El monologuista forma parte junto a Rober Bodegas, Javier Veiga, Oswaldo Digón y Eva Soriano de «La mariscada de los idiotas», un espéctaculo lleno de buen humor que llega a Santiago y Vigo los días 3 y 4 de enero


 David Amor (Salceda de Caselas, Pontevedra, 1980) lleva más de diez años subido a los escenarios para hacernos reír, una faceta que también le ha abierto las puertas de la actuación. Ahora llega a Galicia formando parte de una «banda» de cómicos para celebrar La mariscada de los idiotas.

-¿Cómo surge el nombre de «La mariscada de los idiotas»?

-Surge del buen ambiente que hay en la comedia gallega. Somos un grupo que nos llevamos genial y solo nos veíamos trabajando, y pasaba como cuando vas a los entierros que dices: 'A ver si nos vemos en otra ocasión'... Y pusimos una fecha para estar todos juntos encima del escenario. Y siendo en Galicia, en lugar de la cena de los idiotas, pensamos: que mejor que una mariscada. Vienen humoristas invitados a participar con nosotros ese día.

-¡Y además el mejor cómico se gana una mariscada!

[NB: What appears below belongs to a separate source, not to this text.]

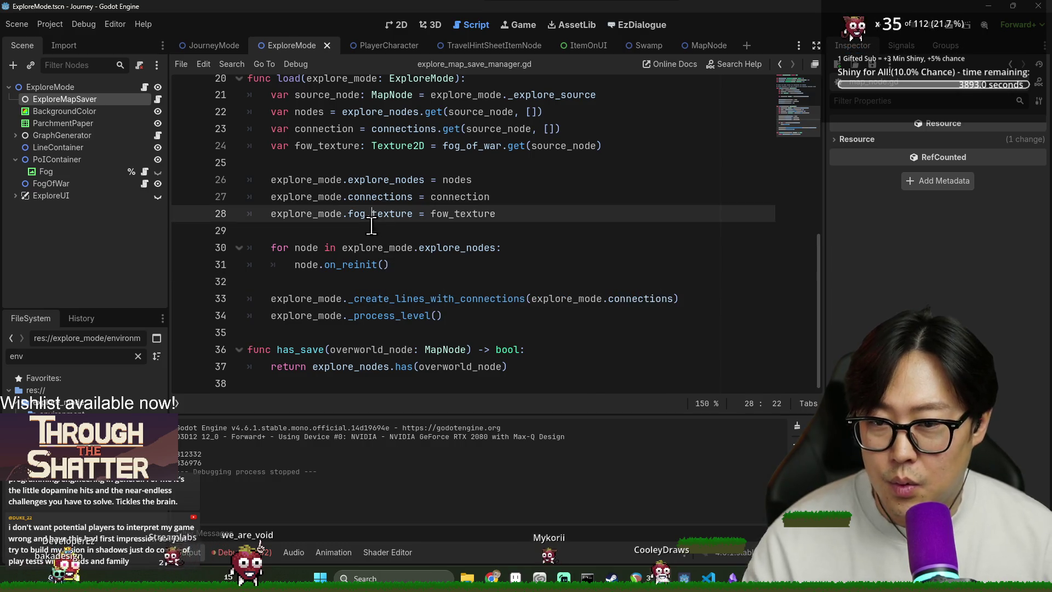
type(".")
left_click(381, 282)
key("ctrl+s")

-Sí, sí, el espectáculo es real. El que gana es el que lo celebra comiendo.

-Hay más improvisación, ¿no?

-Sí, porque Javier Veiga y yo estamos por el escenario, disfrutando como un espectador más, pero con el peligro de que tenemos micro, podemos interactuar con el cómico que está haciendo su show. Nos quedamos en directo con ellos cenando la mariscada. Tiene un punto más gamberro, de viveza y de «repentismo».

-¿Qué tipo de marisco cenáis?

-La última vez nos tomamos unas centollas espectaculares con un vino blanco. Es difícil atender a la actuación, ja, ja, ja.

-Es lo más parecido a una cena de Navidad: comes y te metes con el de al lado.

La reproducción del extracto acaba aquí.